Proteccionismo y unilateralismo
Es peligroso cavar trincheras arancelarias. Como escribió Bastiat, «si los bienes no cruzan las fronteras, lo harán los soldados»
Los vientos proteccionistas que soplan de la otra orilla del Atlántico pueden sacudir, si no se domeñan, la economía global. El 'America First' de Donald J. Trump, llevado al comercio, podría ser una mera añagaza para contentar a su electorado o un arma para combatir el ventajismo cambiario de China, principal banquero de Estados Unidos. Dependerá de si puede transformar sus palabras en hechos o si los poderes económicos y la 'intelligentsia' de la Casa Blanca frustran sus planes. En este último número del suplemento económico + Valor, nuestros expertos coinciden en las dificultades que afrontará Trump, en una economía tan globalizada, si en verdad intenta levantar muros arancelarios donde hoy fluyen los intercambios comerciales.
El proteccionismo es al negocio lo que el unilateralismo a la diplomacia. Ambos beben de una concepción ochocentista del mundo, incompatible con un progreso equilibrado y con la vertiginosa evolución tecnológica y del transporte de mercancías. Si bien es cierto que la globalización de la economía es fuente de inequidades, también lo es que la apertura de los mercados estimula la competencia y la creación de riqueza.
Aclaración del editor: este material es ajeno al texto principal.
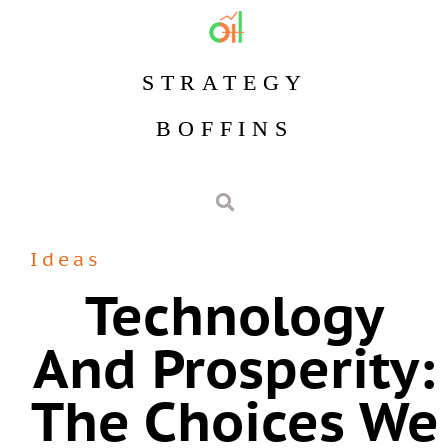
STRATEGY
BOFFINS
Ideas
Technology
And Prosperity:
The Choices We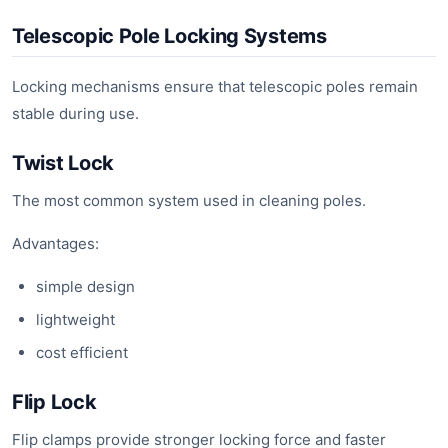
Telescopic Pole Locking Systems
Locking mechanisms ensure that telescopic poles remain
stable during use.
Twist Lock
The most common system used in cleaning poles.
Advantages:
simple design
lightweight
cost efficient
Flip Lock
Flip clamps provide stronger locking force and faster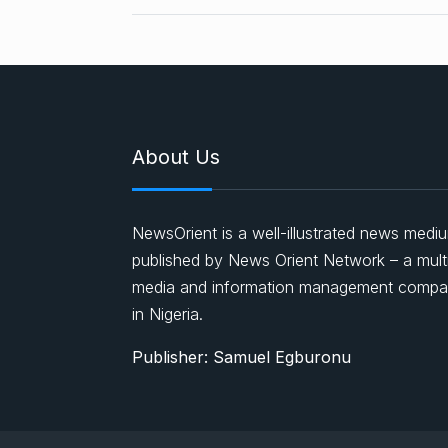
About Us
NewsOrient is a well-illustrated news medi
published by News Orient Network – a mult
media and information management comp
in Nigeria.
Publisher: Samuel Egburonu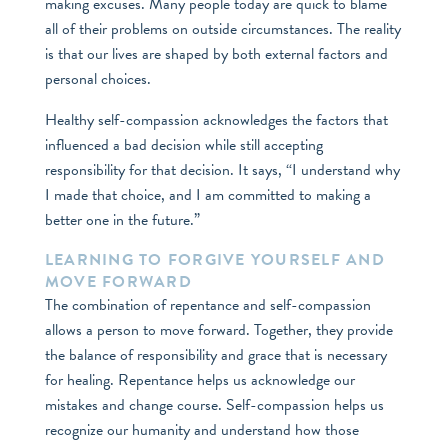
making excuses. Many people today are quick to blame
all of their problems on outside circumstances. The reality
is that our lives are shaped by both external factors and
personal choices.
Healthy self-compassion acknowledges the factors that
influenced a bad decision while still accepting
responsibility for that decision. It says, “I understand why
I made that choice, and I am committed to making a
better one in the future.”
LEARNING TO FORGIVE YOURSELF AND
MOVE FORWARD
The combination of repentance and self-compassion
allows a person to move forward. Together, they provide
the balance of responsibility and grace that is necessary
for healing. Repentance helps us acknowledge our
mistakes and change course. Self-compassion helps us
recognize our humanity and understand how those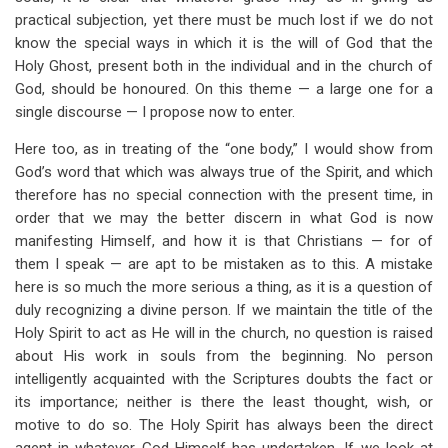
practical subjection, yet there must be much lost if we do not
know the special ways in which it is the will of God that the
Holy Ghost, present both in the individual and in the church of
God, should be honoured. On this theme — a large one for a
single discourse — I propose now to enter.
Here too, as in treating of the “one body,” I would show from
God’s word that which was always true of the Spirit, and which
therefore has no special connection with the present time, in
order that we may the better discern in what God is now
manifesting Himself, and how it is that Christians — for of
them I speak — are apt to be mistaken as to this. A mistake
here is so much the more serious a thing, as it is a question of
duly recognizing a divine person. If we maintain the title of the
Holy Spirit to act as He will in the church, no question is raised
about His work in souls from the beginning. No person
intelligently acquainted with the Scriptures doubts the fact or
its importance; neither is there the least thought, wish, or
motive to do so. The Holy Spirit has always been the direct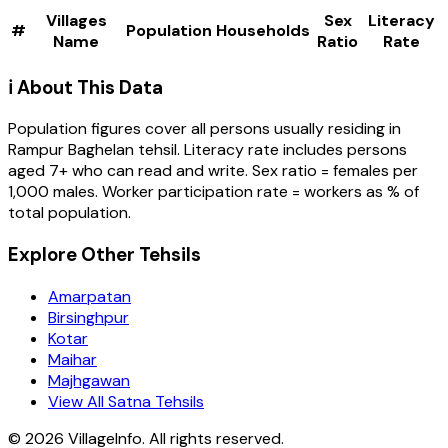
Villages
Sex
Literacy
#
Population
Households
Name
Ratio
Rate
ℹ️ About This Data
Population figures cover all persons usually residing in
Rampur Baghelan
tehsil
. Literacy rate includes persons
aged 7+ who can read and write. Sex ratio = females per
1,000 males. Worker participation rate = workers as % of
total population.
Explore Other Tehsils
Amarpatan
Birsinghpur
Kotar
Maihar
Majhgawan
View All Satna Tehsils
©
2026
VillageInfo. All rights reserved.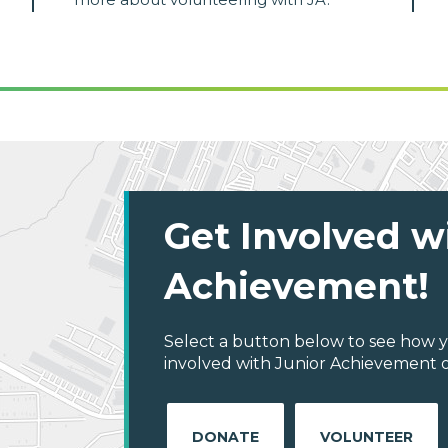
Get Involved w
Achievement!
Select a button below to see how y
involved with Junior Achievement of 
DONATE
VOLUNTEER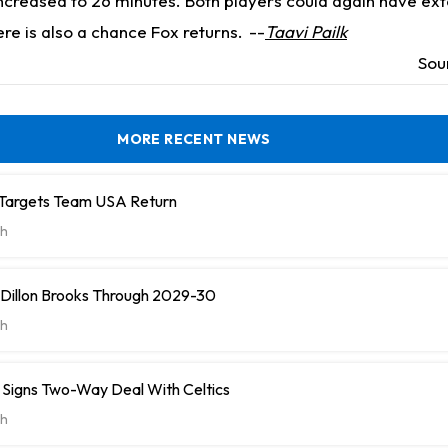
increased to 26 minutes. Both players could again have ex
re is also a chance Fox returns.
--
Taavi Pailk
Sou
MORE RECENT NEWS
 Targets Team USA Return
h
 Dillon Brooks Through 2029-30
h
ll Signs Two-Way Deal With Celtics
h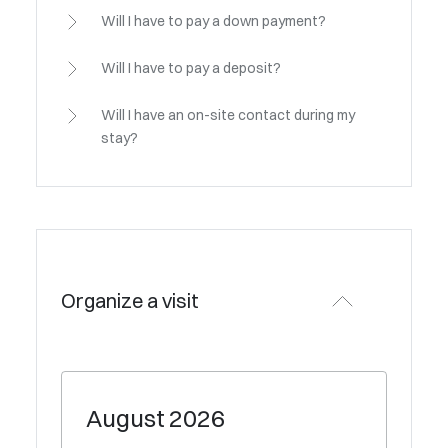
Will I have to pay a down payment?
Will I have to pay a deposit?
Will I have an on-site contact during my
stay?
Organize a visit
August
2026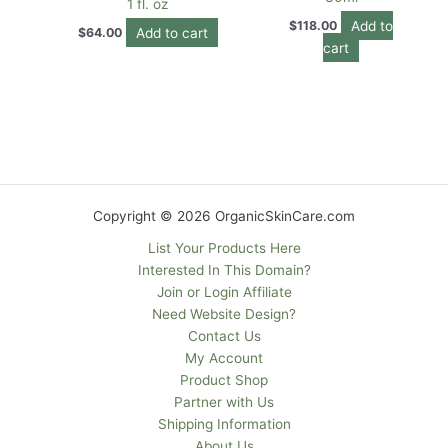
1 fl. oz
Add to
$
118.00
Add to cart
$
64.00
cart
Copyright © 2026 OrganicSkinCare.com
List Your Products Here
Interested In This Domain?
Join or Login Affiliate
Need Website Design?
Contact Us
My Account
Product Shop
Partner with Us
Shipping Information
About Us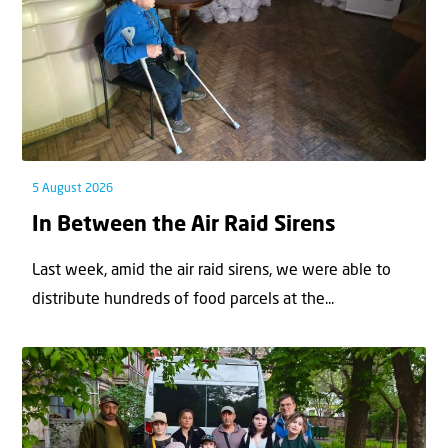
5 August 2026
In Between the Air Raid Sirens
Last week, amid the air raid sirens, we were able to
distribute hundreds of food parcels at the...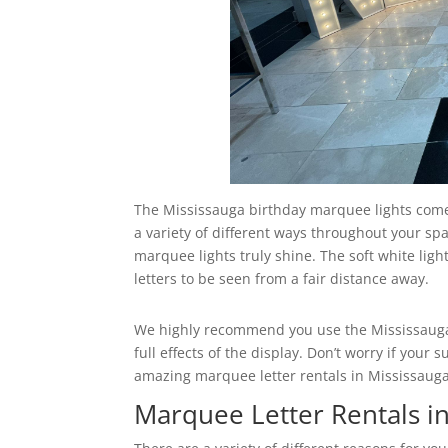
The Mississauga birthday marquee lights come 
a variety of different ways throughout your spa
marquee lights truly shine. The soft white ligh
letters to be seen from a fair distance away.
We highly recommend you use the Mississauga 
full effects of the display. Don’t worry if you
amazing marquee letter rentals in Mississauga t
Marquee Letter Rentals i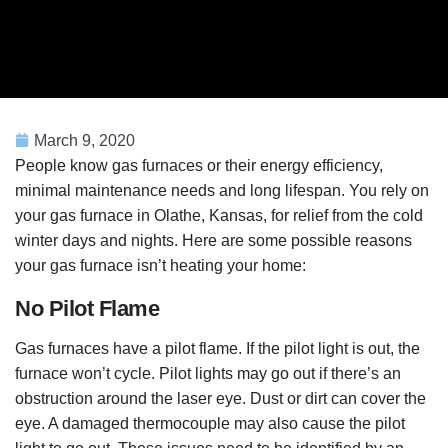
March 9, 2020
People know gas furnaces or their energy efficiency,
minimal maintenance needs and long lifespan. You rely on
your gas furnace in Olathe, Kansas, for relief from the cold
winter days and nights. Here are some possible reasons
your gas furnace isn’t heating your home:
No Pilot Flame
Gas furnaces have a pilot flame. If the pilot light is out, the
furnace won’t cycle. Pilot lights may go out if there’s an
obstruction around the laser eye. Dust or dirt can cover the
eye. A damaged thermocouple may also cause the pilot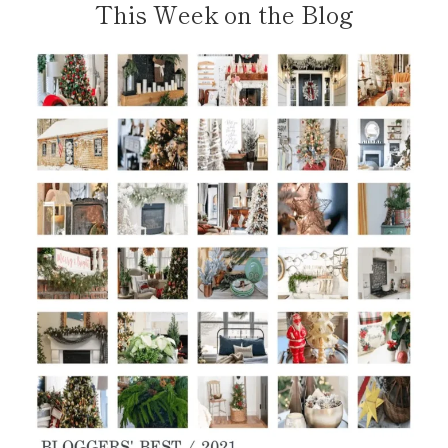
This Week on the Blog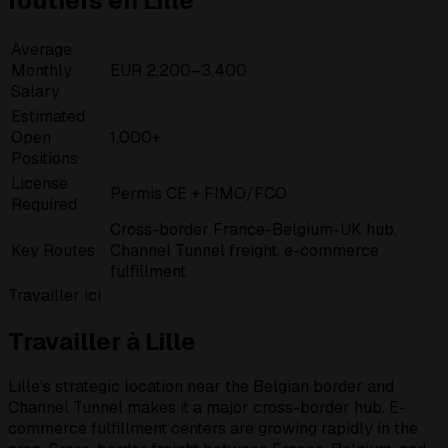
routiers en Lille
Average
Monthly
EUR 2,200–3,400
Salary
Estimated
Open
1,000+
Positions
License
Permis CE + FIMO/FCO
Required
Cross-border France-Belgium-UK hub,
Key Routes
Channel Tunnel freight, e-commerce
fulfillment
Travailler ici
Travailler à Lille
Lille’s strategic location near the Belgian border and
Channel Tunnel makes it a major cross-border hub. E-
commerce fulfillment centers are growing rapidly in the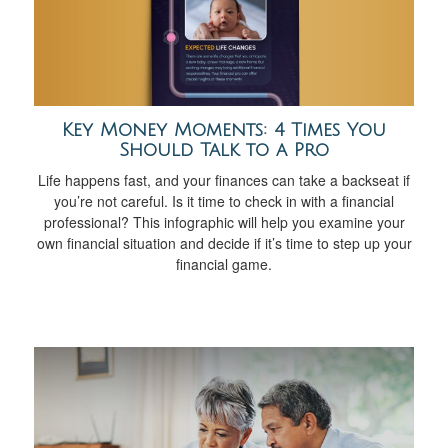
Key Money Moments: 4 Times You
Should Talk to a Pro
Life happens fast, and your finances can take a backseat if
you’re not careful. Is it time to check in with a financial
professional? This infographic will help you examine your
own financial situation and decide if it’s time to step up your
financial game.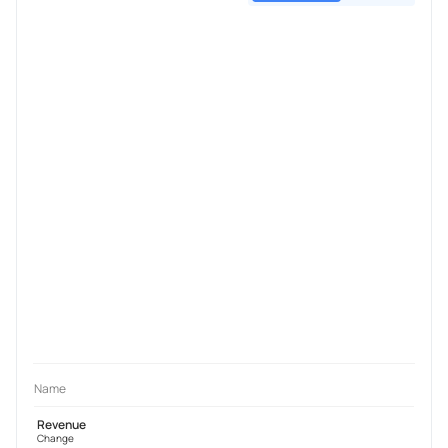
Name
Revenue
Change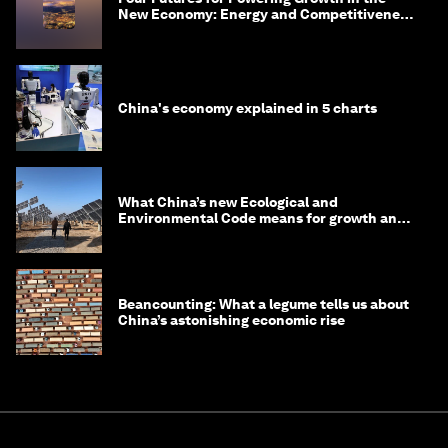
New Economy: Energy and Competitiveness
in 2035
China's economy explained in 5 charts
What China’s new Ecological and
Environmental Code means for growth and
competitiveness
Beancounting: What a legume tells us about
China’s astonishing economic rise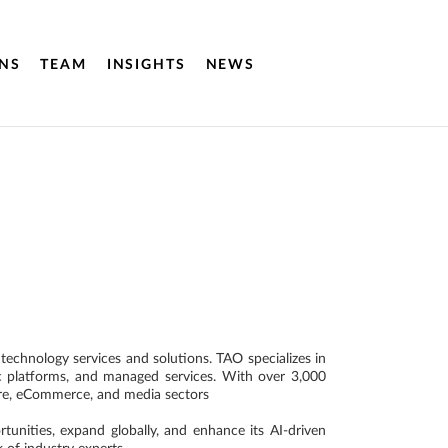
NS
TEAM
INSIGHTS
NEWS
echnology services and solutions. TAO specializes in
ic platforms, and managed services. With over 3,000
care, eCommerce, and media sectors
unities, expand globally, and enhance its AI-driven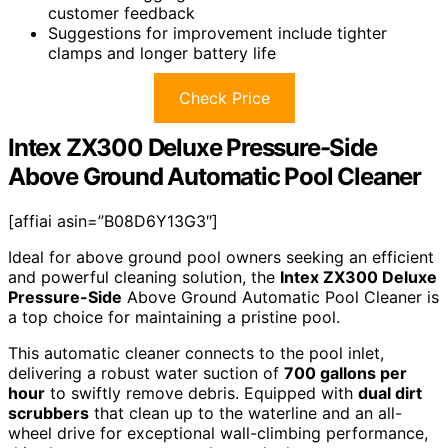
customer feedback
Suggestions for improvement include tighter
clamps and longer battery life
Check Price
Intex ZX300 Deluxe Pressure-Side
Above Ground Automatic Pool Cleaner
[affiai asin=”B08D6Y13G3″]
Ideal for above ground pool owners seeking an efficient
and powerful cleaning solution, the
Intex ZX300 Deluxe
Pressure-Side
Above Ground Automatic Pool Cleaner is
a top choice for maintaining a pristine pool.
This automatic cleaner connects to the pool inlet,
delivering a robust water suction of
700 gallons per
hour
to swiftly remove debris. Equipped with
dual dirt
scrubbers
that clean up to the waterline and an all-
wheel drive for exceptional wall-climbing performance,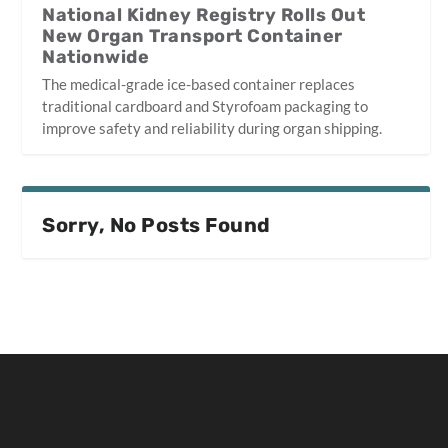
National Kidney Registry Rolls Out
New Organ Transport Container
Nationwide
The medical-grade ice-based container replaces
traditional cardboard and Styrofoam packaging to
improve safety and reliability during organ shipping.
Sorry, No Posts Found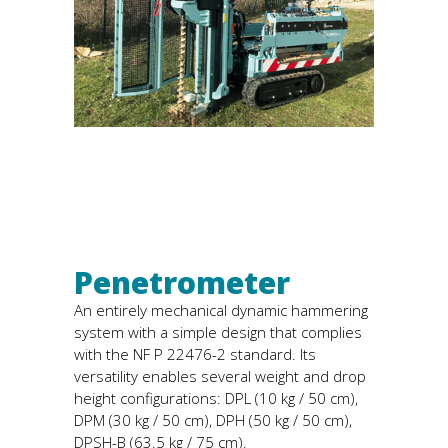
Penetrometer
An entirely mechanical dynamic hammering
system with a simple design that complies
with the NF P 22476-2 standard. Its
versatility enables several weight and drop
height configurations: DPL (10 kg / 50 cm),
DPM (30 kg / 50 cm), DPH (50 kg / 50 cm),
DPSH-B (63.5 kg / 75 cm).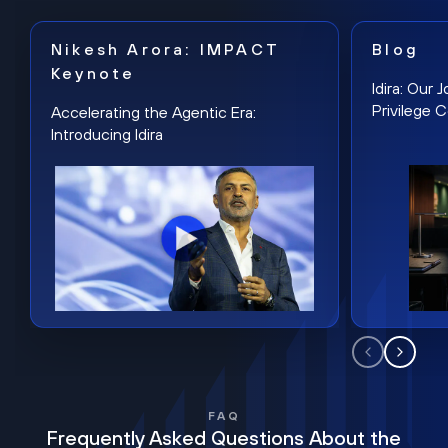
Nikesh Arora: IMPACT
Blog
Keynote
Idira: Our
Privilege 
Accelerating the Agentic Era:
Introducing Idira
FAQ
Frequently Asked Questions About the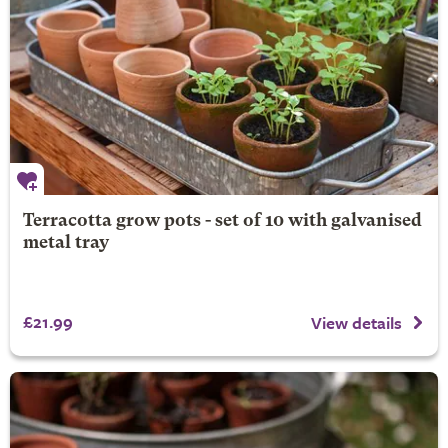
Terracotta grow pots - set of 10 with galvanised
metal tray
£21.99
View details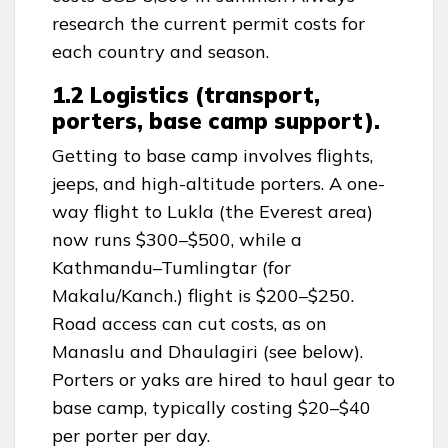
research the current permit costs for
each country and season.
1.2 Logistics (transport,
porters, base camp support).
Getting to base camp involves flights,
jeeps, and high-altitude porters. A one-
way flight to Lukla (the Everest area)
now runs $300–$500, while a
Kathmandu–Tumlingtar (for
Makalu/Kanch.) flight is $200–$250.
Road access can cut costs, as on
Manaslu and Dhaulagiri (see below).
Porters or yaks are hired to haul gear to
base camp, typically costing $20–$40
per porter per day.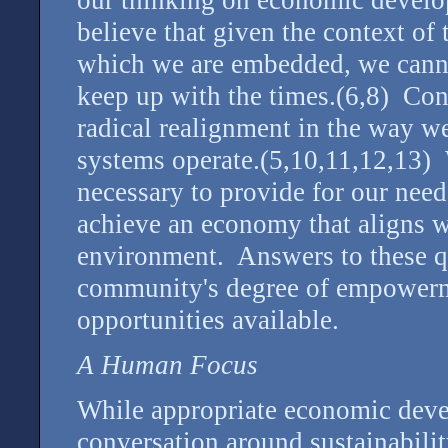
our thinking on economic develo
believe that given the context of
which we are embedded, we cannot
keep up with the times.(6,8) Conv
radical realignment in the way 
systems operate.(5,10,11,12,13) 
necessary to provide for our need
achieve an economy that aligns wi
environment. Answers to these qu
community's degree of empowerm
opportunities available.
A Human Focus
While appropriate economic devel
conversation around sustainabili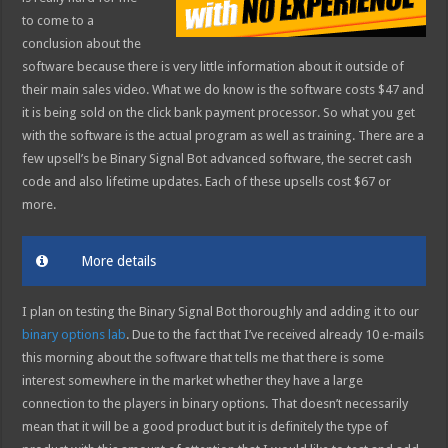
to come to a
conclusion about the
software because there is very little information about it outside of
their main sales video. What we do know is the software costs $47 and
it is being sold on the click bank payment processor. So what you get
with the software is the actual program as well as training. There are a
few upsell’s be Binary Signal Bot advanced software, the secret cash
code and also lifetime updates. Each of these upsells cost $67 or
more.
More details
I plan on testing the Binary Signal Bot thoroughly and adding it to our
binary options lab
. Due to the fact that I’ve received already 10 e-mails
this morning about the software that tells me that there is some
interest somewhere in the market whether they have a large
connection to the players in binary options. That doesn’t necessarily
mean that it will be a good product but it is definitely the type of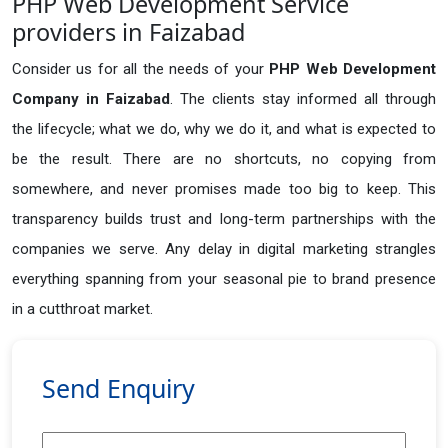
PHP Web Development Service
providers in Faizabad
Consider us for all the needs of your
PHP Web Development
Company in
Faizabad
. The clients stay informed all through
the lifecycle; what we do, why we do it, and what is expected to
be the result. There are no shortcuts, no copying from
somewhere, and never promises made too big to keep. This
transparency builds trust and long-term partnerships with the
companies we serve. Any delay in digital marketing strangles
everything spanning from your seasonal pie to brand presence
in a cutthroat market.
Send Enquiry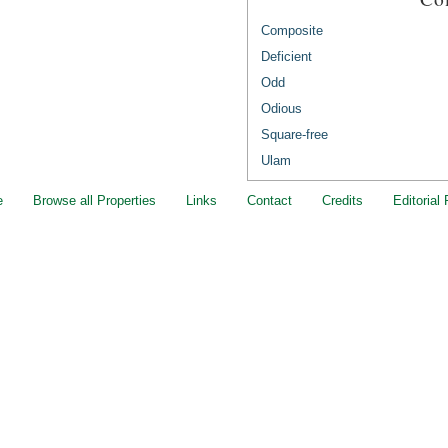
Composite
Deficient
Odd
Odious
Square-free
Ulam
e
Browse all Properties
Links
Contact
Credits
Editorial 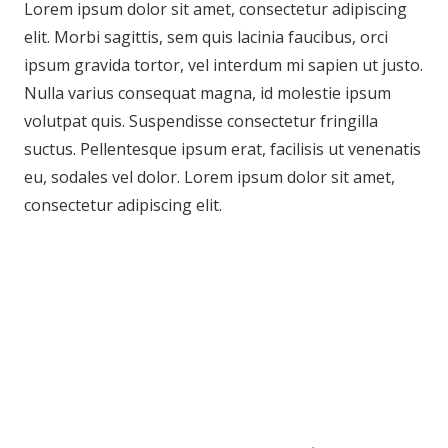
Lorem ipsum dolor sit amet, consectetur adipiscing
elit. Morbi sagittis, sem quis lacinia faucibus, orci
ipsum gravida tortor, vel interdum mi sapien ut justo.
Nulla varius consequat magna, id molestie ipsum
volutpat quis. Suspendisse consectetur fringilla
suctus. Pellentesque ipsum erat, facilisis ut venenatis
eu, sodales vel dolor. Lorem ipsum dolor sit amet,
consectetur adipiscing elit.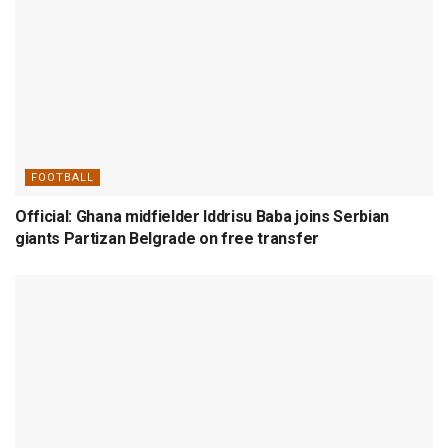
FOOTBALL
Official: Ghana midfielder Iddrisu Baba joins Serbian
giants Partizan Belgrade on free transfer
No siempre, o pocas veces, su correcta redistribución, pero sí su creación.
Durante décadas Europa, como laboratorio de pruebas, ensayó con éxito la combinación del librecambismo económico y el proteccionismo social, merced a las plusvalías por aquel generadas. La crisis económica internacional, achacable a la desregulación de los mercados y no a las políticas arancelarias, ha hecho colapsar el modelo, pero ello obliga a revisarlo, no a demolerlo. Porque, al cabo, fueron la Comunidad Económica Europea, y luego la Unión política, las que, con sus imperfecciones, trajeron al continente estos 70 años de paz, tras dos guerras mundiales. Hoy en día nadie se imagina que Alemania y Francia puedan volver a las andadas.
El unilateralismo, sea de orden político o comercial, es el preludio de conflictos bilaterales que no siempre se saldan pacíficamente. Resucitar la política de bloques de la guerra fría y cavar trincheras arancelarias, en lugar de potenciar los trabajos de la Organización Mundial del Comercio (OMC) -para armonizar los mercados, pero también los derechos y las condiciones laborales de los trabajadores-, solo acarrearía crecientes tensiones económicas y políticas, globales o regionales. Porque, como escribió el liberal y pacifista francés Claude Frédéric Bastiat, «si los bienes no cruzan las fronteras, lo harán los soldados».